European executives turned on him for allegedly misusing company funds, something the Shanghai-listed electronics company strongly denies.

Xuezheng was ousted and the Dutch government has banned Nexperia from making any big decisions without its approval for a year.

The goal was to make sure Nexperia’s products remained available, to protect the Dutch and European economies. Instead, this extraordinary action has had the opposite effect, leading to a schism with Beijing and causing chaos in European carmaking, as China halted shipments of Nexperia products to the continent.

This is no Nvidia, making specialist AI processors, but Nexperia’s more basic chips are fundamental to many electronics, such as in cars for power-steering, in smartphones and smoke detectors.

The company employs 12,500 people and has turnover of about $2 billion.Originally a spin-off from Philips under the name NXP, it was taken over by Wingtech in 2019.

In a story which raises more questions than it answers, this all underlines how fiercely politicised semiconductors have become.

Domestic control of companies is considered as important as their location. Emphasis on “sovereignty”, the tech buzzword of 2025, is becoming stronger. Europe makes only about 10 per cent of the world’s semiconductors, it is vulnerable to shortages and it desperately needs its own supply.

This is also the latest example of supply chains being weaponised, as governments use control over chip technology as leverage in diplomacy and geopolitics.

Most of the flashpoints to date have been between the US andChina.
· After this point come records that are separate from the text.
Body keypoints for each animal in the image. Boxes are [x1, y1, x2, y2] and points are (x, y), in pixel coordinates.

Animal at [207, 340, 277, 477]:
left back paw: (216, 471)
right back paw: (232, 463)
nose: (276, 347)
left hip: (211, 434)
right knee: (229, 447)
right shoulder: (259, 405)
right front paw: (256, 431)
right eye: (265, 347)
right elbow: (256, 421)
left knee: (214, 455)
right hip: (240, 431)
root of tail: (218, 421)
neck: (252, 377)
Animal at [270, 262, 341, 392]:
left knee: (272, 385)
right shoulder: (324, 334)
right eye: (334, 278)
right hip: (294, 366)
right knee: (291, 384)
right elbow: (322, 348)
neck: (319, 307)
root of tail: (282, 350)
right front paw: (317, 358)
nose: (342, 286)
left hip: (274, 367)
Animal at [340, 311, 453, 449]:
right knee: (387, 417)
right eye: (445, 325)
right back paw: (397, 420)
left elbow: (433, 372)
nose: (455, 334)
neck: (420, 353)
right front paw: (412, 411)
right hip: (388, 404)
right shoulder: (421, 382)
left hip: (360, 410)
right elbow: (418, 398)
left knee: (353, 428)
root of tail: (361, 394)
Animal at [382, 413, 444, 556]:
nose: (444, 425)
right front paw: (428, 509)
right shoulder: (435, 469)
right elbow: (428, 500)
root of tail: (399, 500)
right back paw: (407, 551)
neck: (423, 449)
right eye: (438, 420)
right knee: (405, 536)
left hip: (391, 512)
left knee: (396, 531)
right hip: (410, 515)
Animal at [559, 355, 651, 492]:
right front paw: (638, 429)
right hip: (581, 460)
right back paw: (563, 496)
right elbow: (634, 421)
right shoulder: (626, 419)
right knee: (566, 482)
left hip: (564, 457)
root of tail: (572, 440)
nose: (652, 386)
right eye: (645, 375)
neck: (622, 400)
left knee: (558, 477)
This opens up a new front in the confrontation with Beijing.

National security concerns may not have been mentioned in the Dutch business court dealing with this case, but outside of it they are being widely discussed.

Wingtech was placed on a US official watch list in 2024, because it was said to be involved in helping the Chinese government’s efforts “to acquire entities with sensitive semiconductor manufacturing capability critical to the defence industrial bases of the United States and its allies”. In September this year the watchlist was widened to cover any company at least 50 per cent owned by one of the companies already on it: enter Nexperia and that Dutch decision.
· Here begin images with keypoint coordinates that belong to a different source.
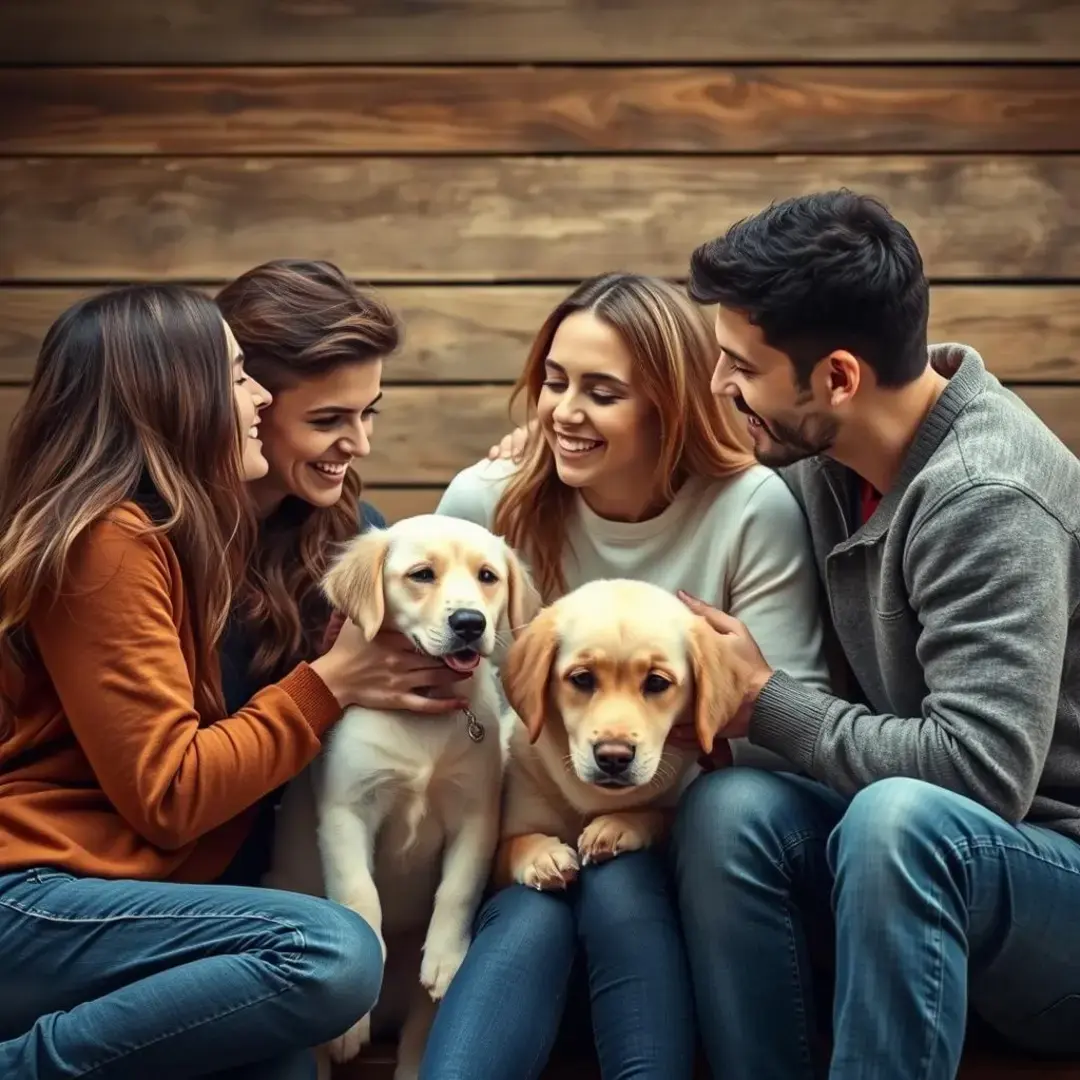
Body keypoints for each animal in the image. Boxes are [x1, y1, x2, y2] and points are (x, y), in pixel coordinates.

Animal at [494, 578, 747, 889]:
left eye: (656, 682)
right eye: (582, 678)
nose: (613, 757)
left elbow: (660, 814)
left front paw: (618, 824)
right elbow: (515, 843)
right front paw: (541, 855)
In March 2022 the Commons foreign affairs select committee claimed that Wingtech was heavily backed by the Chinese Communist Party, citing Chinese investment screening specialists Datenna.

In fact, Times readers may remember Nexperia. Concerns were raised when it bought a chip factory in South Wales in 2021. A year later the government forced Nexperia to sell Newport Wafer Fab under national security legislation, citing its proximity to other semiconductor plants and its potential to develop sophisticated chips.

The word “China” was not mentioned in the short Final Order notice but it did not need to be.

As the stand-off with Nexperia continues in Europe, the British government faces a conundrum.

Nexperia may have sold Newport but it also has a plant in Stockport called Hazel Grove. There are now calls by China hawks here for a review of its ownership.

A chip chasm is growing between the West and China, and analysts are talking about the creation of a “dual semiconductor ecosystem”.

As the car companies are experiencing, Nexperia encapsulates just how complex global chip supply chains make companies vulnerable.

Under their chips acts, the EU and the US are spending billions to bring semiconductor production back to their shores. It is going to be a slow and painful process.